Durch die kaum mehr vorhandene Mobilität fallen nicht nur die alten Menschen selbst, sondern auch die Betroffenen im Umfeld aus dem Blick der Pfarrgemeinde vor Ort. Hier geschieht etwas, was nicht sein darf: Wir als Kirche berauben uns der schwächsten Glieder des Leibes Christi. Aber nur alle zusammen sind wir Leib Christi. Erst gemeinsam stellen wir Christus in seiner Vollgestalt dar. Seelsorge kann Brücken bauen und erfahrbar machen, dass Lebensräume auch Glaubensräume sind. Da, wo Menschen leben, lebt Gott mit ihnen, geschieht Gottesbegegnung. Diese brauchen wir nicht machen, diese müssen wir entdecken.

Was hat die Pfarrgemeinde zu geben? Sie muss Rückhalt bieten, die Situation durch mehr Sensibilität mittragen und durch Besuchsdienstangebote entlasten; durch Gespräch, Beratung, seelsorgliche Begleitung unterstützen und gezielt Kontakte zu fördern, damit Pflegende über ihre Situation, über Veränderungen und Probleme sprechen können.

Weiter gilt es, Kontakte zwischen Pfarrgemeinde und Altenheimen zu pflegen. Gerade auch in der Übergangsphase, wenn der ältere Mensch aufgrund welcher Umstände auch immer seine Privatwohnung verlässt und in ein Heim übersiedelt. Kontakte zu Pflegepersonal in den Heimen und Sozialstationen sind zu fördern, um dadurch auch Anerkennung von Seiten der Kirche zu signalisieren.

Im Buch Kohelet heißt es: „Alles hat seine Zeit.“ Es gibt eine Zeit des Gebens und eine Zeit des Nehmens. Wir alle bilden gemeinsam das Glaubensgut des Gottes Volkes, jede und jeder trägt mit ihrer und seiner Lebens- und Glaubensgeschichte dazu bei. Daher darf nichts davon verloren gehen. Jede und jeder hat Gaben, Charismen, hat Erfahrungen, die für den Leib Christi wichtig sind und ohne die der Leib nicht ganz er selbst ist. Unsere Aufgabe ist daher zu ermöglichen, dass die Menschen Kontakte knüpfen, dass sie sich einbringen und dadurch leben. Davon spricht in guter sensibler Sprache das Zweite Vatikanische Konzil (LG 13; 33). Es geht um eine umfassende Beteiligung mit den verfügbaren Ressourcen und um Wertschätzung bis zum Lebensende. Es darf keine Degradierung und keine Demütigung geben.

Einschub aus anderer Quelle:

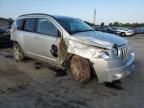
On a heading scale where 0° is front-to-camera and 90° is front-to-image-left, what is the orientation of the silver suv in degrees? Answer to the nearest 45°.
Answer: approximately 315°
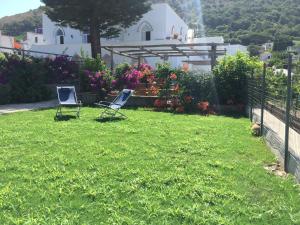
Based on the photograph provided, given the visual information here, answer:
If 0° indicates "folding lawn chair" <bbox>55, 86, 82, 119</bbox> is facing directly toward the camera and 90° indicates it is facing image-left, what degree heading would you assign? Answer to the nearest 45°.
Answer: approximately 0°

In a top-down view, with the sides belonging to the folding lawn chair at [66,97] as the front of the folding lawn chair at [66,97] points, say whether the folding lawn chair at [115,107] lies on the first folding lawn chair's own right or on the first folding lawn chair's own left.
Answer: on the first folding lawn chair's own left

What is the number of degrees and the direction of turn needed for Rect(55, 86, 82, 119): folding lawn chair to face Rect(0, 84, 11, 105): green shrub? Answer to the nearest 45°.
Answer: approximately 135° to its right

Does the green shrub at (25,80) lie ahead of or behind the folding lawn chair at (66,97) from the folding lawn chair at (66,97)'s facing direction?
behind

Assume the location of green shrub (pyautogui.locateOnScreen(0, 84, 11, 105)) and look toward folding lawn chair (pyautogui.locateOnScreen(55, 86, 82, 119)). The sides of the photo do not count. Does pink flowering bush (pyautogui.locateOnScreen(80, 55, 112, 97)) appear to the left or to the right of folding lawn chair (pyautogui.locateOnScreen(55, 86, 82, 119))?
left

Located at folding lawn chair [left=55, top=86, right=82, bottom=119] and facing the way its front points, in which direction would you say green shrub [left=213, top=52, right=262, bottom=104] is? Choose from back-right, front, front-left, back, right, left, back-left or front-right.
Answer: left

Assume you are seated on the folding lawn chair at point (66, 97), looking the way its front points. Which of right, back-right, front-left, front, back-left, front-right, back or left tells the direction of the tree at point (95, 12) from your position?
back

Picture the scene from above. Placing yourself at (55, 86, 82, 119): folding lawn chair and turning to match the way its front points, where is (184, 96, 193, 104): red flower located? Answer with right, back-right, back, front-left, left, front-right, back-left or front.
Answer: left
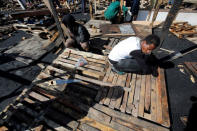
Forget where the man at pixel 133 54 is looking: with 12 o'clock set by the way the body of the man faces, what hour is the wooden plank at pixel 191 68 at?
The wooden plank is roughly at 11 o'clock from the man.

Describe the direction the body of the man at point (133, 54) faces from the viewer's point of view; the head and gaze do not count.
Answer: to the viewer's right

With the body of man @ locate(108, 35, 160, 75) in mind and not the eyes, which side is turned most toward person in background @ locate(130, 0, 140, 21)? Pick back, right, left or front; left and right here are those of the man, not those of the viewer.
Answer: left

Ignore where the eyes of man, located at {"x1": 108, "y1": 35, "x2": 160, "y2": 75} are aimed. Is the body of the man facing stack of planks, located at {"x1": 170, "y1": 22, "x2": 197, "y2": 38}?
no

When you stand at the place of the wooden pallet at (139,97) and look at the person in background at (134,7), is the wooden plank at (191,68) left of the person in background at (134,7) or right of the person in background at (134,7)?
right

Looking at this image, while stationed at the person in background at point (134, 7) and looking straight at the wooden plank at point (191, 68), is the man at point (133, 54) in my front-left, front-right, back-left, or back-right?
front-right
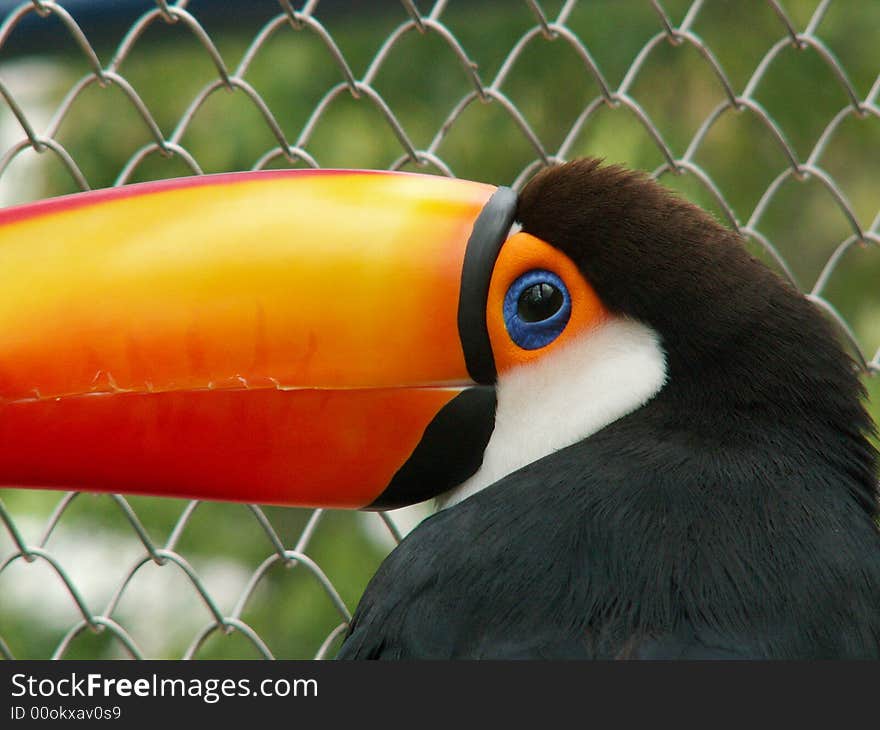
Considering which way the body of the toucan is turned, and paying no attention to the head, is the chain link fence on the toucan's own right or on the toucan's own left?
on the toucan's own right

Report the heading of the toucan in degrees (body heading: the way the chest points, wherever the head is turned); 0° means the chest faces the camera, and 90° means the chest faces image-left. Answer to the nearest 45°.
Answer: approximately 90°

Was geben uns alte Menschen in ihrer Verletzlichkeit? Damit verbunden ist bei mir immer wieder neu die Frage: Was möchte uns Gott durch die alten und gerade auch durch die dementen Menschen sagen? Wer sind sie für uns? Je länger ich diese Menschen begleite, umso mehr liegen sie mir am Herzen. Für mich sind sie Prophetinnen und Propheten, die sich ihr Schicksal nicht ausgesucht haben – wie eben die Prophetinnen und Propheten in der Bibel. Sie sind uns geschickt und helfen uns, das ganze Leben in den Blick zu nehmen und anzunehmen, einen Sinn in allen Phasen und Befindlichkeiten zu finden und schließlich das Leben auf der Folie der Botschaft Jesu Christi und der Zusage unseres Gottes zu deuten. Wir als Kirche stehen für die Zusage, wie es beim Propheten Jesaja heißt, „ich werde euch weiterhin tragen, ich werde euch retten und schleppen“ (Jes 46,4).